El prólogo que nos ofrecen es una cantata sobre el poema «La doncella bienaventurada» de Dante Gabriel Rossetti con música de Claude Debussy. Una joya que da paso a lo que Honegger llamó oratorio dramático en 11 escenas. El libreto de «Jeanne D’Arc au bûcher» («Juana de Arco en la hoguera»), firmado por Paul Claudel, es bastante ñoño. Todo hay que decirlo. Incluso en las zonas de exposición narrativa más arduas, se escapan frases propias de una primera comunión. A pesar de todo, funciona porque prevalece la calidad y el riesgo al contar. Eso sí, con esas frases tan pueriles y almibaradas, se obliga a la actriz principal a abusar de tonos, también, pueriles y almibarados. Si no lo hace, todo puede venirse abajo. La música de Arthur Honegger encierra tanta fuerza como rabia, tanta amargura como esperanza. Se escuchan ritmos de jazz, del cabaret de entreguerras, de la música culta más moderna de aquellos años en los que se compuso y el compositor no renuncia al clasicismo más académico. El resultado de esa mezcolanza es espléndido. Juanjo Mena, el director musical, con mucha naturalidad, enfrenta la partitura buscando arropar a los cantantes y a la narradora, buscando realzar los matices expresivos que tanta fuerza aportan al conjunto. Gustó mucho su trabajo.

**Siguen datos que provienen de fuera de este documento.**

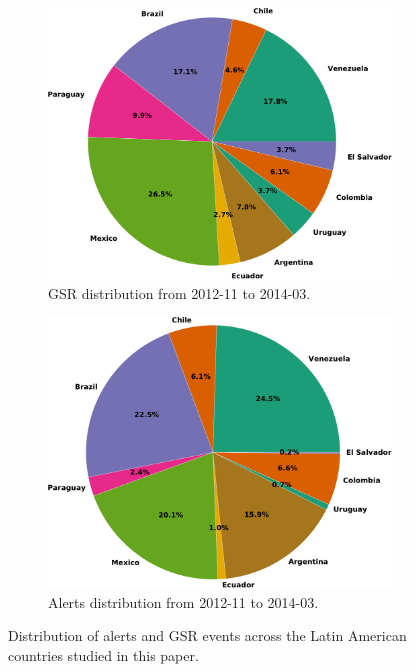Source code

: \documentclass[letterpaper]{article}
\begin{document}
\begin{figure}
\begin{subfigure}{0.4\columnwidth}
  \raggedleft
  \includegraphics[height=.2\textheight]{gsr_distribution} 
  \caption{\scriptsize GSR distribution from 2012-11 to 2014-03.}
  \label{fig:gsrdistribution}
\end{subfigure}\hspace{3.2em}%
\begin{subfigure}{.4\columnwidth}
  \raggedright
  \includegraphics[height=.2\textheight]{pp_dist}
  \caption{\scriptsize Alerts distribution from 2012-11 to 2014-03.}
  \label{fig:ppdistribution}
\end{subfigure}
\caption{Distribution of alerts and GSR events across the Latin American countries studied in this paper.}
\label{fig:distribution}
\end{figure}
\end{document}
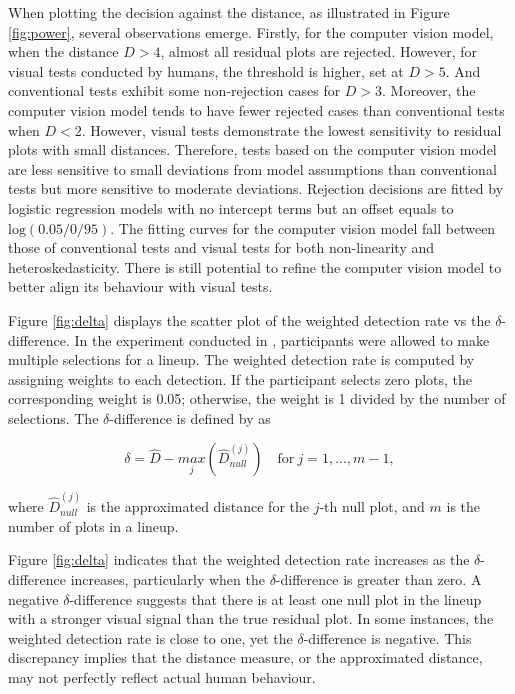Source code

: \documentclass[]{interact}
\theoremstyle{plain}%
\theoremstyle{definition}
\theoremstyle{remark}
\begin{document}
When plotting the decision against the distance, as illustrated in
Figure \ref{fig:power}, several observations emerge. Firstly, for the
computer vision model, when the distance \(D > 4\), almost all residual
plots are rejected. However, for visual tests conducted by humans, the
threshold is higher, set at \(D > 5\). And conventional tests exhibit
some non-rejection cases for \(D > 3\). Moreover, the computer vision
model tends to have fewer rejected cases than conventional tests when
\(D < 2\). However, visual tests demonstrate the lowest sensitivity to
residual plots with small distances. Therefore, tests based on the
computer vision model are less sensitive to small deviations from model
assumptions than conventional tests but more sensitive to moderate
deviations. Rejection decisions are fitted by logistic regression models
with no intercept terms but an offset equals to
\(\text{log}(0.05/0/95)\). The fitting curves for the computer vision
model fall between those of conventional tests and visual tests for both
non-linearity and heteroskedasticity. There is still potential to refine
the computer vision model to better align its behaviour with visual
tests.

Figure \ref{fig:delta} displays the scatter plot of the weighted
detection rate vs the \(\delta\)-difference. In the experiment conducted
in \citet{li2023plot}, participants were allowed to make multiple
selections for a lineup. The weighted detection rate is computed by
assigning weights to each detection. If the participant selects zero
plots, the corresponding weight is 0.05; otherwise, the weight is 1
divided by the number of selections. The \(\delta\)-difference is
defined by \citet{chowdhury2018measuring} as

\begin{equation}
\delta = \hat{D} - \underset{j}{max}\left(\hat{D}_{null}^{(j)}\right) \quad \text{for}~j = 1,...,m-1,
\end{equation}

\noindent where \(\hat{D}_{null}^{(j)}\) is the approximated distance
for the \(j\)-th null plot, and \(m\) is the number of plots in a
lineup.

Figure \ref{fig:delta} indicates that the weighted detection rate
increases as the \(\delta\)-difference increases, particularly when the
\(\delta\)-difference is greater than zero. A negative
\(\delta\)-difference suggests that there is at least one null plot in
the lineup with a stronger visual signal than the true residual plot. In
some instances, the weighted detection rate is close to one, yet the
\(\delta\)-difference is negative. This discrepancy implies that the
distance measure, or the approximated distance, may not perfectly
reflect actual human behaviour.
\end{document}
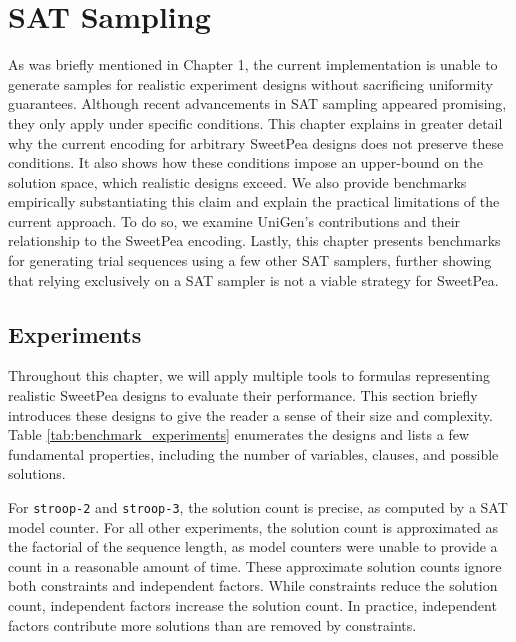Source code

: 
\chapter{SAT Sampling}

As was briefly mentioned in Chapter 1, the current implementation is unable to generate samples for realistic experiment designs without sacrificing uniformity guarantees. Although recent advancements in SAT sampling appeared promising, they only apply under specific conditions. This chapter explains in greater detail why the current encoding for arbitrary SweetPea designs does not preserve these conditions. It also shows how these conditions impose an upper-bound on the solution space, which realistic designs exceed. We also provide benchmarks empirically substantiating this claim and explain the practical limitations of the current approach. To do so, we examine UniGen's contributions and their relationship to the SweetPea encoding. Lastly, this chapter presents benchmarks for generating trial sequences using a few other SAT samplers, further showing that relying exclusively on a SAT sampler is not a viable strategy for SweetPea.


\section{Experiments}

Throughout this chapter, we will apply multiple tools to formulas representing realistic SweetPea designs to evaluate their performance. This section briefly introduces these designs to give the reader a sense of their size and complexity. Table \ref{tab:benchmark_experiments} enumerates the designs and lists a few fundamental properties, including the number of variables, clauses, and possible solutions.

For \texttt{stroop-2} and \texttt{stroop-3}, the solution count is precise, as computed by a SAT model counter. For all other experiments, the solution count is approximated as the factorial of the sequence length, as model counters were unable to provide a count in a reasonable amount of time. These approximate solution counts ignore both constraints and independent factors. While constraints reduce the solution count, independent factors increase the solution count. In practice, independent factors contribute more solutions than are removed by constraints.

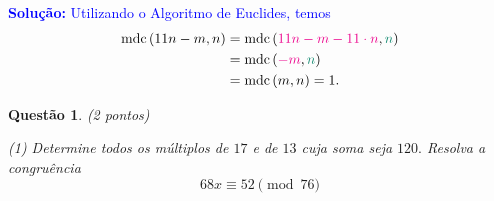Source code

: \documentclass[oneside,a4paper,12pt]{article}
\newcommand{\mdc}{{\rm mdc}}
\newcommand{\negrito}[1]{\mbox{\boldmath{$#1$}}}
\theoremstyle{Colorido}
\theoremstyle{solu}
\theoremstyle{dotlessP}
\newcommand{\solucao}[1]{\textcolor{blue}{\textbf{Solução:} #1}}
\newtheorem{sol}{Questão}
\begin{document}
\solucao{Utilizando o Algoritmo de Euclides, temos 
   \begin{align*}
    \mdc \left( 11 n - m, n \right)&=\mdc \left( \textcolor{Magenta}{11n - m -11 \cdot n}, \textcolor{PineGreen}{n} \right) \\&=\mdc \left( \textcolor{Magenta}{- m}, \textcolor{PineGreen}{n} \right)\\& =\mdc \left( m,n \right) = 1.
    \end{align*}
}
\begin{sol}
\textit{(2 pontos)}
\begin{tasks}[counter-format={(tsk[a])},label-width=3.6ex, label-format = {\bfseries}, column-sep = {20pt}](1)
\task[\textcolor{blue}{$\negrito{(a)} $}] Determine todos os múltiplos de $17$ e de $13$ cuja soma seja $120.$
\task[\textcolor{blue}{$\negrito{(b)} $}] Resolva a congruência
\[
68 x \equiv 52 \pmod{76}
\]
\end{tasks}
\end{sol}
\end{document}
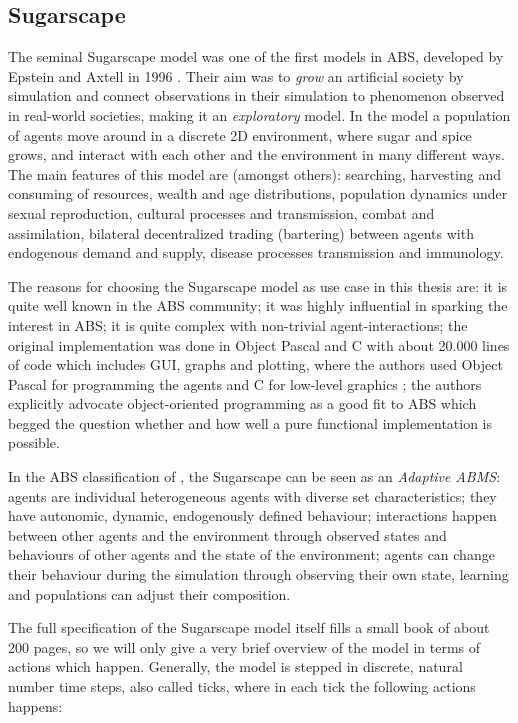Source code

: \subsection{Sugarscape}
\label{sec:sugarscape}

The seminal Sugarscape model was one of the first models in ABS, developed by Epstein and Axtell in 1996 \cite{epstein_growing_1996}. Their aim was to \textit{grow} an artificial society by simulation and connect observations in their simulation to phenomenon observed in real-world societies, making it an \textit{exploratory} model. In the model a population of agents move around in a discrete 2D environment, where sugar and spice grows, and interact with each other and the environment in many different ways. The main features of this model are (amongst others): searching, harvesting and consuming of resources, wealth and age distributions, population dynamics under sexual reproduction, cultural processes and transmission, combat and assimilation, bilateral decentralized trading (bartering) between agents with endogenous demand and supply, disease processes transmission and immunology.

The reasons for choosing the Sugarscape model as use case in this thesis are: it is quite well known in the ABS community; it was highly influential in sparking the interest in ABS; it is quite complex with non-trivial agent-interactions; the original implementation was done in Object Pascal and C with about 20.000 lines of code which includes GUI, graphs and plotting, where the authors used Object Pascal for programming the agents and C for low-level graphics \cite{axtell_aligning_1996}; the authors explicitly advocate object-oriented programming as a good fit to ABS which begged the question whether and how well a pure functional implementation is possible. 

In the ABS classification of \cite{macal_everything_2016}, the Sugarscape can be seen as an \textit{Adaptive ABMS}: agents are individual heterogeneous agents with diverse set characteristics; they have autonomic, dynamic, endogenously defined behaviour; interactions happen between other agents and the environment through observed states and behaviours of other agents and the state of the environment; agents can change their behaviour during the simulation through observing their own state, learning and populations can adjust their composition.

The full specification of the Sugarscape model itself fills a small book \cite{epstein_growing_1996} of about 200 pages, so we will only give a very brief overview of the model in terms of actions which happen. Generally, the model is stepped in discrete, natural number time steps, also called ticks, where in each tick the following actions happens:

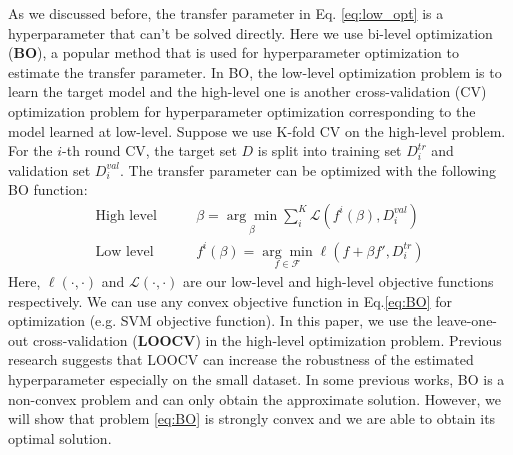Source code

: As we discussed before, the transfer parameter in Eq. \eqref{eq:low_opt} is a hyperparameter that can't be solved directly. 
Here we use bi-level optimization (\textbf{BO})\cite{Pedregosa16}, a popular method that is used for hyperparameter optimization to estimate the transfer parameter. In BO, the low-level optimization problem is to learn the target model and the high-level one is another cross-validation (CV) optimization problem for hyperparameter optimization corresponding to the model learned at low-level.
Suppose we use K-fold CV on the high-level problem. For the $i$-th round CV, the target set $D$ is split into training set $D_i^{tr}$ and validation set $D_i^{val}$. The transfer parameter can be optimized with the following BO function:
\begin{equation}\label{eq:BO}
\begin{aligned}
\text{High level}\qquad&\beta=\underset{\beta}{\arg \min}\sum_i^K\mathcal{L}(f^{i}(\beta),D_i^{val})\\
\text{Low level}\qquad&f^{i}(\beta)=\underset{f \in \mathcal{F}}{\arg \min}\ell\left(f+\beta f',D_i^{tr}\right) 
\end{aligned}
\end{equation} 
Here, $\ell(\cdot,\cdot)$ and $\mathcal{L}(\cdot,\cdot)$ are our low-level and high-level objective functions respectively. We can use any convex objective function in Eq.\eqref{eq:BO} for optimization (e.g. SVM objective function). In this paper, we use the leave-one-out cross-validation (\textbf{LOOCV}) in the high-level optimization problem. Previous research \cite{kuzborskij2013stability} suggests that LOOCV can increase the robustness of the estimated hyperparameter especially on the small dataset.
In some previous works\cite{maclaurin2015gradient,Pedregosa16}, BO is a non-convex problem and can only obtain the approximate solution. However, we will show that problem \eqref{eq:BO} is strongly convex and we are able to obtain its optimal solution. 
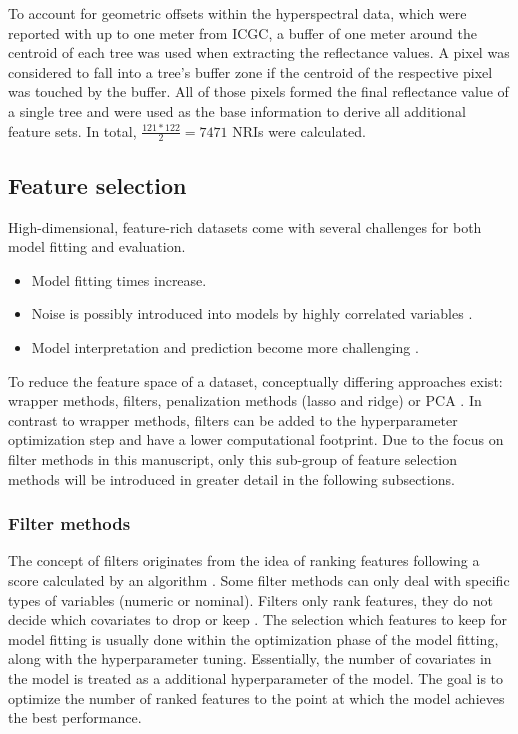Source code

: \documentclass[journal]{IEEEtran}
\begin{document}
To account for geometric offsets within the hyperspectral data, which were reported with up to one meter from \ac{ICGC}, a buffer of one meter around the centroid of each tree was used when extracting the reflectance values.
A pixel was considered to fall into a tree's buffer zone if the centroid of the respective pixel was touched by the buffer.
All of those pixels formed the final reflectance value of a single tree and were used as the base information to derive all additional feature sets.
In total, \(\frac{121*122}{2} = 7471\) NRIs were calculated.

\subsection{Feature selection}

High-dimensional, feature-rich datasets come with several challenges for both model fitting and evaluation.

\begin{itemize}
	\item Model fitting times increase.
	\item Noise is possibly introduced into models by highly correlated variables \cite{johnstoneiainm.2009}.
	\item Model interpretation and prediction become more challenging \cite{johnstoneiainm.2009}.
\end{itemize}

To reduce the feature space of a dataset, conceptually differing approaches exist: wrapper methods, filters, penalization methods (lasso and ridge) or \ac{PCA} \cite{bommert2020, das2001, guyon2003, jolliffe2016}.
In contrast to wrapper methods, filters can be added to the hyperparameter optimization step and have a lower computational footprint.
Due to the focus on filter methods in this manuscript, only this sub-group of feature selection methods will be introduced in greater detail in the following subsections.

\subsubsection{Filter methods}

The concept of filters originates from the idea of ranking features following a score calculated by an algorithm \cite{guyon2003}.
Some filter methods can only deal with specific types of variables (numeric or nominal).
Filters only rank features, they do not decide which covariates to drop or keep \cite{drotar2015}.
The selection which features to keep for model fitting is usually done within the optimization phase of the model fitting, along with the hyperparameter tuning.
Essentially, the number of covariates in the model is treated as a additional hyperparameter of the model.
The goal is to optimize the number of ranked features to the point at which the model achieves the best performance.
\end{document}
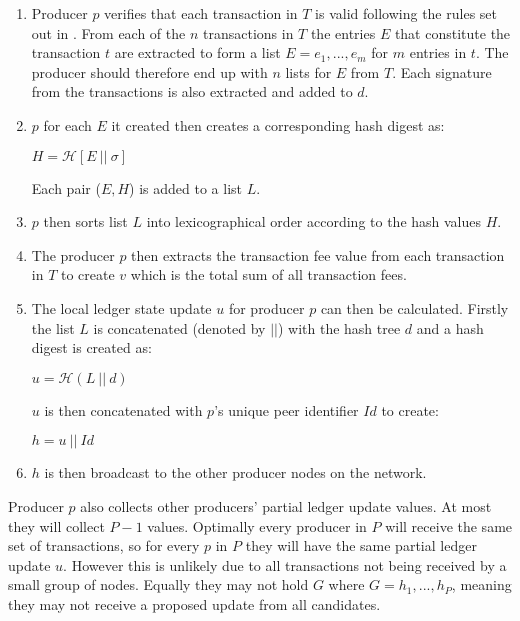 \begin{enumerate}
\item Producer $p$ verifies that each transaction in $T$ is valid following the rules set out in \cite{transactionvalidator}. From each of the $n$ transactions in $T$ the entries $E$ that constitute the transaction $t$ are extracted to form a list $E = e_1,...,e_m$ for $m$ entries in $t$. The producer should therefore end up with $n$ lists for $E$ from $T$. Each signature from the transactions is also extracted and added to $d$.

\item $p$ for each $E$ it created then creates a corresponding hash digest as:
\begin{center}
$H = \mathcal{H}[E~||~\sigma]$
\end{center}

Each pair ($E,H$) is added to a list $L$.

\item $p$ then sorts list $L$ into lexicographical order according to the hash values $H$.

\item The producer $p$ then extracts the transaction fee value from each transaction in $T$ to create $v$ which is the total sum of all transaction fees.

\item The local ledger state update $u$ for producer $p$ can then be calculated. Firstly the list $L$ is concatenated (denoted by $||$) with the hash tree $d$ and a hash digest is created as:

\begin{center}
$u = \mathcal{H}(L~||~d)$
\end{center}

$u$ is then concatenated with $p$'s unique peer identifier $Id$ to create:

\begin{center}
$h = u ~||~Id$
\end{center}

\item $h$ is then broadcast to the other producer nodes on the network.
\end{enumerate}


Producer $p$ also collects other producers' partial ledger update values. At most they will collect $P-1$ values. Optimally every producer in $P$ will receive the same set of transactions, so for every $p$ in $P$ they will have the same partial ledger update $u$. However this is unlikely due to all transactions not being received by a small group of nodes. Equally they may not hold $G$ where $G = h_1,...,h_P$, meaning they may not receive a proposed update from all candidates.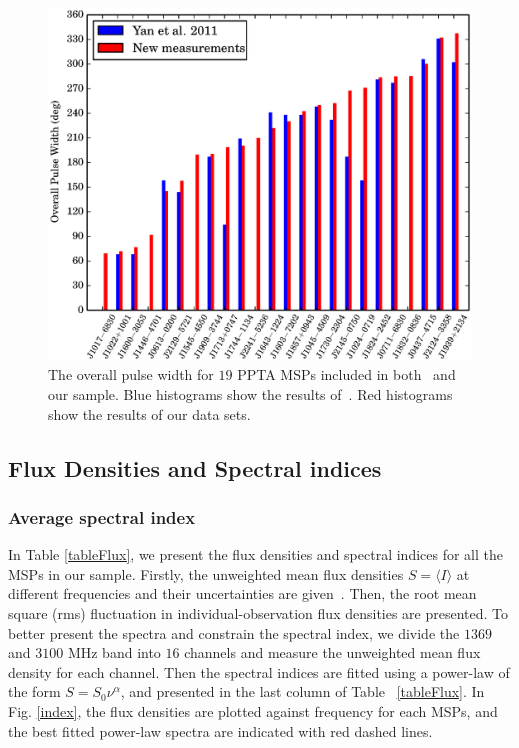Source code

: \documentclass[useAMS,usenatbib]{mn2e}
\begin{document}
\newpage

\begin{figure}
\begin{center}
\includegraphics[width=3.5 in]{widthHist.ps}
\caption{The overall pulse width for $19$ PPTA MSPs included in both~\citet{Yan11} 
and our sample. Blue histograms show the results of~\citet{Yan11}. Red histograms 
show the results of our data sets. }
\label{widthHist}
\end{center}
\end{figure}


\subsection{Flux Densities and Spectral indices}

\subsubsection{Average spectral index}

In Table \ref{tableFlux}, we present the flux densities and spectral indices 
for all the MSPs in our sample.
%
Firstly, the unweighted mean flux densities $S=\langle I\rangle$ at different 
frequencies and their uncertainties are given~\citep[using methods described in][]{Toscano98}. 
%
Then, the root mean square (rms) fluctuation in individual-observation flux 
densities are presented. 
%
To better present the spectra and constrain the spectral index, we divide the 
$1369$ and $3100$ MHz band into $16$ channels and measure the unweighted mean 
flux density for each channel.
%
Then the spectral indices are fitted using a power-law of the form $S=S_{0}\nu^{\alpha}$, 
and presented in the last column of Table ~\ref{tableFlux}.
%
In Fig. \ref{index}, the flux densities are plotted against frequency for each 
MSPs, and the best fitted power-law spectra are indicated with red dashed lines.
%
\end{document}
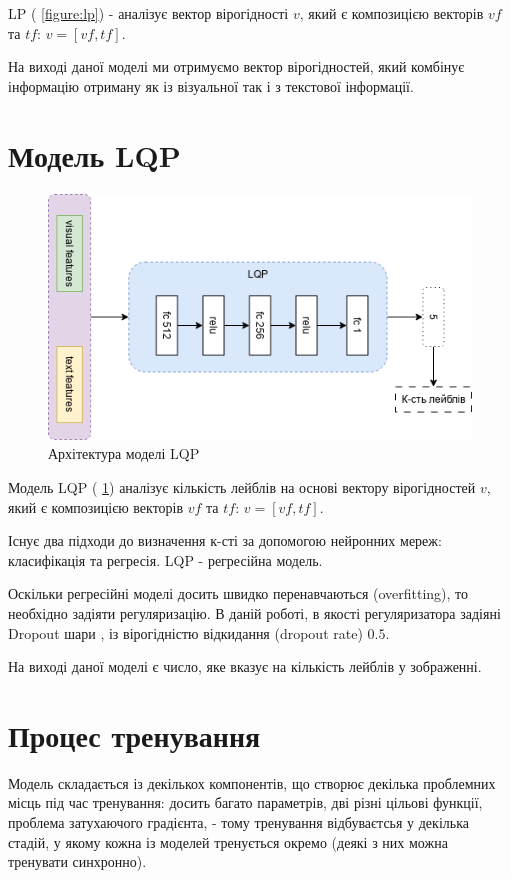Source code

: \documentclass{udstu}
\begin{document}
LP (\figurename{ \ref{figure:lp}}) - аналізує вектор вірогідності $v$,
який є композицією векторів $vf$ та $tf$: $v = [vf, tf]$.

На виході даної моделі ми отримуємо вектор вірогідностей, який комбінує інформацію отриману як із візуальної так і з
текстової інформації.


\section{Модель LQP}

\begin{figure}[!ht]
	\centering
	\includegraphics[width=1.0\textwidth]{PNG/lqp}
	\caption{Архітектура моделі LQP}
	\label{figure:lqp}
\end{figure}

Модель LQP (\figurename{ \ref{figure:lqp}}) аналізує кількість лейблів на основі вектору вірогідностей $v$,
який є композицією векторів $vf$ та $tf$: $v = [vf, tf]$.

Існує два підходи до визначення к-сті за допомогою нейронних мереж: класифікація та регресія.
LQP - регресійна модель.

Оскільки регресійні моделі досить швидко перенавчаються (overfitting), то необхідно задіяти регуляризацію.
В даній роботі, в якості регуляризатора задіяні Dropout шари \cite{dropout}, із вірогідністю відкидання (dropout rate) $0.5$.

На виході даної моделі є число, яке вказує на кількість лейблів у зображенні.


\section{Процес тренування}

Модель складається із декількох компонентів, що створює декілька проблемних місць під час тренування:
досить багато параметрів, дві різні цільові функції, проблема затухаючого градієнта, -
тому тренування відбуваєтсья у декілька стадій, у якому кожна із моделей тренується окремо
(деякі з них можна тренувати синхронно).
\end{document}
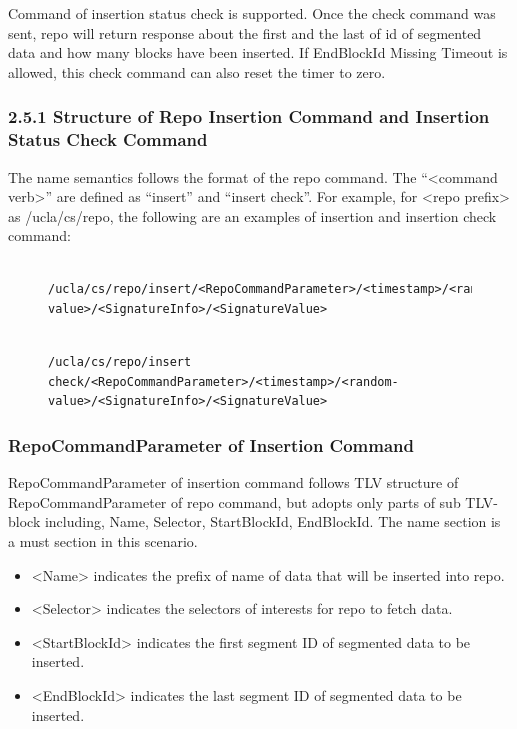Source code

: \documentclass{acm_proc_article-sp}
\begin{document}
Command of insertion status check is supported. Once the check command was sent, repo will return response about the first and the last of id of segmented data and how many blocks have been inserted. If EndBlockId Missing Timeout is allowed, this check command can also reset the timer to zero.

\subsubsection{2.5.1	Structure of Repo Insertion Command and Insertion Status Check Command}
The name semantics follows the format of the repo command. The ``<command verb>'' are defined as ``insert'' and ``insert check''. For example, for <repo prefix> as /ucla/cs/repo, the following are an examples of insertion and insertion check command:

\begin{figure}
\begin{framed}
\begin{BVerbatim}

/ucla/cs/repo/insert/<RepoCommandParameter>/<timestamp>/<random-value>/<SignatureInfo>/<SignatureValue>

\end{BVerbatim}
\end{framed}
\end{figure}

\begin{figure}
\begin{framed}
\begin{BVerbatim}

/ucla/cs/repo/insert check/<RepoCommandParameter>/<timestamp>/<random-value>/<SignatureInfo>/<SignatureValue>

\end{BVerbatim}
\end{framed}
\end{figure}


\subsubsection{RepoCommandParameter of Insertion Command}
RepoCommandParameter of insertion command follows TLV structure of RepoCommandParameter of repo command, but adopts only parts of sub TLV-block including, Name, Selector, StartBlockId, EndBlockId. The name section is a must section in this scenario.

\begin{itemize}
\item <Name> indicates the prefix of name of data that will be inserted into repo.
\item <Selector> indicates the selectors of interests for repo to fetch data.
\item <StartBlockId> indicates the first segment ID of segmented data to be inserted.
\item <EndBlockId> indicates the last segment ID of segmented data to be inserted.
\end{itemize}
\end{document}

Destaca la voz de los tenores Sébastien Dutrieux y Charles Worman. La de Sylvia Schwartz suena suave, muy bien modulada, excelente en las zonas altas. Patricia Redondo (niña solista en la obra) me gustó muchísimo. Habrá que seguir de cerca a esta joven. Y, por supuesto, la participación de Marion Cotillard es estupenda. La actriz se pasa hora y tres cuartos subida en una plancha que sube y baja y le impide desarrollar un arco dramático soportado por el lenguaje corporal; solo la expresión del rostro y la modulación de la voz hacen que aparezca el personaje de Juana de Arco en todo su esplendor.

Programar este tipo de espectáculos es una apuesta arriesgada si se trata del Teatro Real de Madrid. Joan Matabosch, director artístico, está demostrando que correr esos riesgos merece la pena para la entidad y para los espectadores que pensaban que con Puccini se había acabado la ópera. Primero fue Mortier. Ahora es Matabosch. Bien, bien.